**Extract:**
╔══
Thus a user typing in Elm St. would be able to find Elm Street in your system. You could also expand this with states. Let me reiterate this example assumes your source system automatically replaces all abbreviations with their full words. Using a replacement saves the full text search engine for looking for words that won’t be there. Of the two, expansions will probably be the one you use most of the time.

So let’s create a simple example to test out our custom thesaurus. Open up your tsenu.xml file, and let’s change it to:

<XML ID=”Microsoft Search Thesaurus”>

    <thesaurus xmlns=”x-schema:tsSchema.xml”>

            <diacritics_sensitive>0</diacritics_sensitive>

        <expansion>

            <sub>light</sub>

            <sub>TheDoctor</sub>

        </expansion>

    </thesaurus>

</XML>

(Again, in 2008 the diacritics line will be slightly different, just use what 2008 put out there for you.) Here I’m going to make the word light and the word “TheDoctor” substitutable for each other. (I’m listening to the Doctor Who soundtrack as I type this, in case you were wondering. I wanted a word I knew I wouldn’t find in the Adventure Works database.) Save the changes.

Unfortunately just saving the changes is not enough to make the full text search engine pick up the changes to our thesaurus file. We have to tell SQL Server the file has been updated. The procedure differs greatly, depending on whether you run SQL Server 2005 or 2008.

In SQL Server 2005, you unfortunately must restart the entire full text search service. In a production environment, you never want to do this when the engine is busy or in use. I have a recent blog post that talks about the SQL Server Full Text Catalog Property function. In it, I have this handy query for you to be able to tell what the full text service is doing.

select case FullTextCatalogProperty(‘AdvWorksCatalog’, ‘PopulateStatus’)

          when 0 then ‘Idle’

          when 1 then ‘Full population in progress’

          when 2 then ‘Paused’

          when 3 then ‘Throttled’

          when 4 then ‘Recovering’

          when 5 then ‘Shutdown’

          when 6 then ‘Incremental population in progress’

          when 7 then ‘Building index’

          when 8 then ‘Disk is full. Paused.’

          when 9 then ‘Change tracking’

          else ‘Error reading FullTextCatalogProperty PopulateStatus’

        end

As long as it returns “Idle” you are clear to reset. Even so, I would make sure to do this during a database outage, especially with a production database. You’ve been warned!
╚══
**Supplied material:**
╔══
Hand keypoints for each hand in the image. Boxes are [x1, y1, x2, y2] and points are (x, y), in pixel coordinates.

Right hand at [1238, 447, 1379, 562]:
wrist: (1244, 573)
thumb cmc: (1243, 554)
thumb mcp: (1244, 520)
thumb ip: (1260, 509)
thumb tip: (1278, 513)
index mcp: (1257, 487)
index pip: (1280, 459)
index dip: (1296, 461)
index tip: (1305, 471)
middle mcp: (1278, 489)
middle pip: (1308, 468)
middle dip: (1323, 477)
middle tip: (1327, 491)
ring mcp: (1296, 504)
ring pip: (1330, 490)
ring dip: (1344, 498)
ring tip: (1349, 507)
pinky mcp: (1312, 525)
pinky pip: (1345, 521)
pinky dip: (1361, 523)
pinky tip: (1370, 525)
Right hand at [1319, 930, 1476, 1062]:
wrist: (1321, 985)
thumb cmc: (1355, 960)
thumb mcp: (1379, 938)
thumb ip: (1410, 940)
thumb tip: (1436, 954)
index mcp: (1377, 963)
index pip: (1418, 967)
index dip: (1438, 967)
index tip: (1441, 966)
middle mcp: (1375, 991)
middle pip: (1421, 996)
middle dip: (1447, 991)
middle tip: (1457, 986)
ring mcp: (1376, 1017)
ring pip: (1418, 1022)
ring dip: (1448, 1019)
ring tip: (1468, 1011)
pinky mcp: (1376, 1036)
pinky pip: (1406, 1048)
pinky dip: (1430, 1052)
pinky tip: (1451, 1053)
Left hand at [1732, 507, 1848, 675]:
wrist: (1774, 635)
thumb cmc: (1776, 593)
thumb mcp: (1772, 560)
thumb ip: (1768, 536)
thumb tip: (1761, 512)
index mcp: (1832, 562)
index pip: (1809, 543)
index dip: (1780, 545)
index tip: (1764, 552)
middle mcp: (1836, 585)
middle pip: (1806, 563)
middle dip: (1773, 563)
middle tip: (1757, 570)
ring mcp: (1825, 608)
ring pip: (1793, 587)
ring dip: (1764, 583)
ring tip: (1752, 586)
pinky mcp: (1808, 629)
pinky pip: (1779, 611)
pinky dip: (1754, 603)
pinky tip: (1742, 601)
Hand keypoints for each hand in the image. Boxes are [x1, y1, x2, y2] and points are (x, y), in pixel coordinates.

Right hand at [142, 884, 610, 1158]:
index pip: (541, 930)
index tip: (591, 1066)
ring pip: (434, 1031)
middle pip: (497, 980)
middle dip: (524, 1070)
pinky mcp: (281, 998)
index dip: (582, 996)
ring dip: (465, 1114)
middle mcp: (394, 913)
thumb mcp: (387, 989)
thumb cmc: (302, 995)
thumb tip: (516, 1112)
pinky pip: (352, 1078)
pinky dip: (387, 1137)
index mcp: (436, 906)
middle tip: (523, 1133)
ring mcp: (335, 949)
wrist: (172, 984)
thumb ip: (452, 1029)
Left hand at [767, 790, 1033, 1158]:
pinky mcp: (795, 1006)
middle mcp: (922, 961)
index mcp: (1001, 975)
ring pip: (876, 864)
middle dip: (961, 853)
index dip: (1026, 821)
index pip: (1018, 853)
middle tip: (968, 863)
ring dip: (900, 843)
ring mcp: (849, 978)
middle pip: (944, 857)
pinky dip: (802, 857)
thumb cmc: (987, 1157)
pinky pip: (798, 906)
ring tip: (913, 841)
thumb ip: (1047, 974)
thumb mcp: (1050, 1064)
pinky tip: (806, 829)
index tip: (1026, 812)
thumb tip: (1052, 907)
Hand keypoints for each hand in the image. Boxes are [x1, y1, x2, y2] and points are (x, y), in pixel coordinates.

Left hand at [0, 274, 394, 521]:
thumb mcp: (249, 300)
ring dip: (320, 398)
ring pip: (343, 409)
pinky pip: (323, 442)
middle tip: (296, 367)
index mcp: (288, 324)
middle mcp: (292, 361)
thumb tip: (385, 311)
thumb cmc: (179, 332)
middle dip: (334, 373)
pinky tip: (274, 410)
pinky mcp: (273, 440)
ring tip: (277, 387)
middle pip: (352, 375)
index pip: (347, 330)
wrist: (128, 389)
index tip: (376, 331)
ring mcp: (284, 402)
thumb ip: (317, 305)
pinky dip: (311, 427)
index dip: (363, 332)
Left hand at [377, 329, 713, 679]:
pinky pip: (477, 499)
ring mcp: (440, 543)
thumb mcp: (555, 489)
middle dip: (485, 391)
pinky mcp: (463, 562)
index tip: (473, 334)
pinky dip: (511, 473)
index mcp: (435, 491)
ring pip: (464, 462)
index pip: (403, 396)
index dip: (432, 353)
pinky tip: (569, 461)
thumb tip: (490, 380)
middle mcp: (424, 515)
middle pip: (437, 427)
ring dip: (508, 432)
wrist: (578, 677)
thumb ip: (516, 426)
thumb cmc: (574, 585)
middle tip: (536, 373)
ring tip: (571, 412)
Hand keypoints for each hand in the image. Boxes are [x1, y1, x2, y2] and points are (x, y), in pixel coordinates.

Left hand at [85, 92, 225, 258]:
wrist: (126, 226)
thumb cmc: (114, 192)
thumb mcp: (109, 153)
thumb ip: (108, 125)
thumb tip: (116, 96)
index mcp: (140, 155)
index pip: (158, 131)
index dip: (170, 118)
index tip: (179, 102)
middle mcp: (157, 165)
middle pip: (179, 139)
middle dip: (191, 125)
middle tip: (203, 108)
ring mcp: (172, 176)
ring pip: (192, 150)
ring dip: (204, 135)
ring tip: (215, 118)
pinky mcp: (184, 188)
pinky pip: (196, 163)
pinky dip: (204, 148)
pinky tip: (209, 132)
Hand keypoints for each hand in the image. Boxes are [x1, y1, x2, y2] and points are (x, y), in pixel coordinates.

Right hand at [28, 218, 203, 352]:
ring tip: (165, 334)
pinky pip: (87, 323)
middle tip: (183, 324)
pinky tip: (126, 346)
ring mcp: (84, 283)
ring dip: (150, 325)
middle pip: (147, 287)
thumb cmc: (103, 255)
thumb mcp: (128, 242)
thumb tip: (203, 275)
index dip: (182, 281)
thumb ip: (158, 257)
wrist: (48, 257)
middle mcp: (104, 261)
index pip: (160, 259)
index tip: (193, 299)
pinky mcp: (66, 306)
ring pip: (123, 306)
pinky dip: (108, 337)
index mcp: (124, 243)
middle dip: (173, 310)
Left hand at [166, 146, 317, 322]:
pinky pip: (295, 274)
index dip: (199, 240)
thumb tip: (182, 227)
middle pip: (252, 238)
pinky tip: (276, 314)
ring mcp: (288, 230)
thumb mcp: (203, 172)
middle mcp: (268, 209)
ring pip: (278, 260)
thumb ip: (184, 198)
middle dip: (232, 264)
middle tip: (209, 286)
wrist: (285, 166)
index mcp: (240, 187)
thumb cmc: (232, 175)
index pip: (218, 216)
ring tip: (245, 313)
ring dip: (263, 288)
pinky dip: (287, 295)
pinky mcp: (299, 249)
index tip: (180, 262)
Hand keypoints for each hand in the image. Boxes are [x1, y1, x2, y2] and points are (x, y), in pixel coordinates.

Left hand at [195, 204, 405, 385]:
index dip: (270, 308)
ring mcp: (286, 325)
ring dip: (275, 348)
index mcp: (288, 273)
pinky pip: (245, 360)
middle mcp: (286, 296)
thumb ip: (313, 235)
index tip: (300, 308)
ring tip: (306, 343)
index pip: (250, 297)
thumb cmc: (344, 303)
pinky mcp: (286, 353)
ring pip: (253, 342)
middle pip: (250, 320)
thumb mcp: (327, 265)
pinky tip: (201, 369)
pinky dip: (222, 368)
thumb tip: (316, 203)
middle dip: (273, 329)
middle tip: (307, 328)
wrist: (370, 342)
╚══
**Parts of the exercise:**
1) List each distinct tag name used in the tsenu.xml listing in the article on the SQL Server full text thesaurus.
2) Pick up the article on the SQL Server full text thesaurus after its final sentence and carry it forward.

**Task answers:**
1) XML, thesaurus, diacritics_sensitive, expansion, sub

2)
To reset, go to Start, Control Panel, Administrative Tools, Services. Scroll down to SQL Server Full Text Search (MSSQLSERVER), right click and Restart. That should get it for SQL Server 2005.

In SQL Server 2008 it’s a good deal simpler. Make sure you are in the right database for your catalog (in this case AdventureWorks) and issue the command:

exec sys.sp_fulltext_load_thesaurus_file 1033;

go

The 1033 on the end refers to the local identifier (LCID) for the language of your thesaurus file. 1033 is for English, US. To discover your LCID, use this simple query:

select [name], alias, lcid from master.sys.syslanguages

OK, we’re at the finish line. Assuming your full text engine has restarted, it should have picked up your new, customized thesaurus file. Now we can alter our original query to:

select [Name], ProductNumber, [Description]

from [Production].[Product] p

   , [Production].[ProductDescription] pd

   , [Production].[ProductModelProductDescriptionCulture] pmpdc

where p.ProductModelID = pmpdc.ProductModelID

  and pmpdc.ProductDescriptionID = pd.ProductDescriptionID

  and CONTAINS(pd.[Description], ‘FORMSOF(Thesaurus, TheDoctor)’ )

And we should get back the same results as the original query.

Please note that all remarks for SQL Server 2008 are based upon the February 2008 CTP 6 release. As future release candidates and final editions are released, some of the information could change. Be sure to check books on line for the latest info.

A final thing to note, if you read yesterday’s post you will note that the FullText keyword uses the thesaurus as part of it’s operation. If you have a custom thesaurus, it’s entries will also be used by FullText.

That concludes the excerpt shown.